Return every record verbatim.

/---

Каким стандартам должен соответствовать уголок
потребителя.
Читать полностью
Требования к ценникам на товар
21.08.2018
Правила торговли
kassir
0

\---

# FINISHED TASK
Каким стандартам должен соответствовать уголок
потребителя.
Читать полностью
Требования к ценникам на товар
21.08.2018
Правила торговли
kassir
0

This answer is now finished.